VF Corp is also less reliant on China for its sourcing than its peers. According to its management, VF Corp produces about a fifth of its units in China, while the industry averages 40%. In addition, VF Corp derives 40% of its supply from the Americas, which enables it to save on shipping costs and increase its speed to market for certain products.
Investing in technology
Nike has tackled labor issues head-on with investments in new, less-labor intensive technology. For example, Nike uses automated stitching to reduce both labor and processing time. Only one person is needed to operate a single stitching machine to complete the entire upper portion of a Nike Air Force One shoe. Also, stitching Nike's iconic Swoosh pattern takes about one-third of the time it previously took with manual stitching.
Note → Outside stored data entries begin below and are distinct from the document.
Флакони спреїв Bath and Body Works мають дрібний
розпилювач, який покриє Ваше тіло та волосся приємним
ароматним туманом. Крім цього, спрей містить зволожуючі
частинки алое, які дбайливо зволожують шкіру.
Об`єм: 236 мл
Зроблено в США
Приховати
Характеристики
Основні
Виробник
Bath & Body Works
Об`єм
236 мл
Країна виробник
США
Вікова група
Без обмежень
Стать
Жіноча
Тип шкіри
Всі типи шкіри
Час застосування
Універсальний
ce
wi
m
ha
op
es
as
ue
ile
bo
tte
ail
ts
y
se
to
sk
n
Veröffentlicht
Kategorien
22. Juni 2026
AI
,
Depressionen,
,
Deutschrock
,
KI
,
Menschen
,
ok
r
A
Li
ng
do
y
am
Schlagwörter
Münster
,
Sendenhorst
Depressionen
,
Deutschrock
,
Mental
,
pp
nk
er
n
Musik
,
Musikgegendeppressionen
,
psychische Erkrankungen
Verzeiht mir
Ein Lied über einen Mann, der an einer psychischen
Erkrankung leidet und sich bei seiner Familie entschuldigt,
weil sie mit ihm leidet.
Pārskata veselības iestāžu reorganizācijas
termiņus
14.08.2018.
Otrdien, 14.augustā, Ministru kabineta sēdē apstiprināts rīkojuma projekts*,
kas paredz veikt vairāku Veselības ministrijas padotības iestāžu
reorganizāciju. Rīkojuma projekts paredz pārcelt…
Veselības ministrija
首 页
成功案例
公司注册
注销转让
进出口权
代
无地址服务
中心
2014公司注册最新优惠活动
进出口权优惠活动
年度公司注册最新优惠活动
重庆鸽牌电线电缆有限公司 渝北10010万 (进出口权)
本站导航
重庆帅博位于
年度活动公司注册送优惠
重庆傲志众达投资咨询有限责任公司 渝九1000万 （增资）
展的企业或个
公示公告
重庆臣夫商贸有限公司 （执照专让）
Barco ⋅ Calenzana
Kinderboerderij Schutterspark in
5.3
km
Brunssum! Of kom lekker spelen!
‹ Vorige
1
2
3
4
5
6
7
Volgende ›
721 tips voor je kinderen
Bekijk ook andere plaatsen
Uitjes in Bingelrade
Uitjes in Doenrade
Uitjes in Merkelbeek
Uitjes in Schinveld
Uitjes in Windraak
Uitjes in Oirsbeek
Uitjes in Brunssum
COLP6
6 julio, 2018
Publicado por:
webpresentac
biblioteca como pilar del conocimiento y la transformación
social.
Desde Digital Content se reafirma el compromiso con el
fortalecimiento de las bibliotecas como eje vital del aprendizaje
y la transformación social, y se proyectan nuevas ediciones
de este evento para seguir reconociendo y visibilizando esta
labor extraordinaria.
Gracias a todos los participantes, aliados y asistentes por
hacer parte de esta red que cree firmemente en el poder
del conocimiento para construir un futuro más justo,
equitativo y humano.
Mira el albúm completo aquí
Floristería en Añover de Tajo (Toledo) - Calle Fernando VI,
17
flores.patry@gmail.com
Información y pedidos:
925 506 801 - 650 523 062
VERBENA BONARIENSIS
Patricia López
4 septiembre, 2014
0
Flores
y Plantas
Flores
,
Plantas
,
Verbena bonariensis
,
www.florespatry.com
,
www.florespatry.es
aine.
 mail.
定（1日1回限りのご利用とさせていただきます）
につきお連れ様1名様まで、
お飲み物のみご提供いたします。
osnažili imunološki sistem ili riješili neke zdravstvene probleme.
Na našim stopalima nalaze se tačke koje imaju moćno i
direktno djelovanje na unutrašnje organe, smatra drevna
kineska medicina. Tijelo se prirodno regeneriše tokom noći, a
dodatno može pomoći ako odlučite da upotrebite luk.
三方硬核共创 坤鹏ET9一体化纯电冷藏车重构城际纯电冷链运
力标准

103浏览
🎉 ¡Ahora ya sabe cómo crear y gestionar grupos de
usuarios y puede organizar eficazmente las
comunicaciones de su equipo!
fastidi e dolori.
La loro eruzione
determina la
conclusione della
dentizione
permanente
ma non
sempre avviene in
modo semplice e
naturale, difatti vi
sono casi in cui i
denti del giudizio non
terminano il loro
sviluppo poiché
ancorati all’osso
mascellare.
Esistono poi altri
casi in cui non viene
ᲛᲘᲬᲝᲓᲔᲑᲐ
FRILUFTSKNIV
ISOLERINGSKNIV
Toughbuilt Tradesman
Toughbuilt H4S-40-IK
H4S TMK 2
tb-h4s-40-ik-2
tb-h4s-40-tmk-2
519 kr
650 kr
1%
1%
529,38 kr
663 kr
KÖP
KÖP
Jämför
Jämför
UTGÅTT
If you thought that automated stitching was helpful, Under Armour went one better with its new SpeedForm shoes. These shoes boast of a seamless heel cup that did away with the need for any stitches. Furthermore, Under Armour's SpeedForm shoes were made at a Chinese bra manufacturer's factories. This could open up new possibilities of manufacturing both apparel and footwear in a single integrated facility, reducing issues with production overcapacity.
Final Foolish thoughts
Chinese labor cost inflation won't hurt all apparel and footwear companies to the same degree. Those who have diversified their supply sources in terms of geography and moved upstream to reduce their reliance on contractors will be less affected. Furthermore, companies like Nike and Under Armour could even gain an edge over their peers with respect to cost competitiveness as they reap the fruits of their technology investments.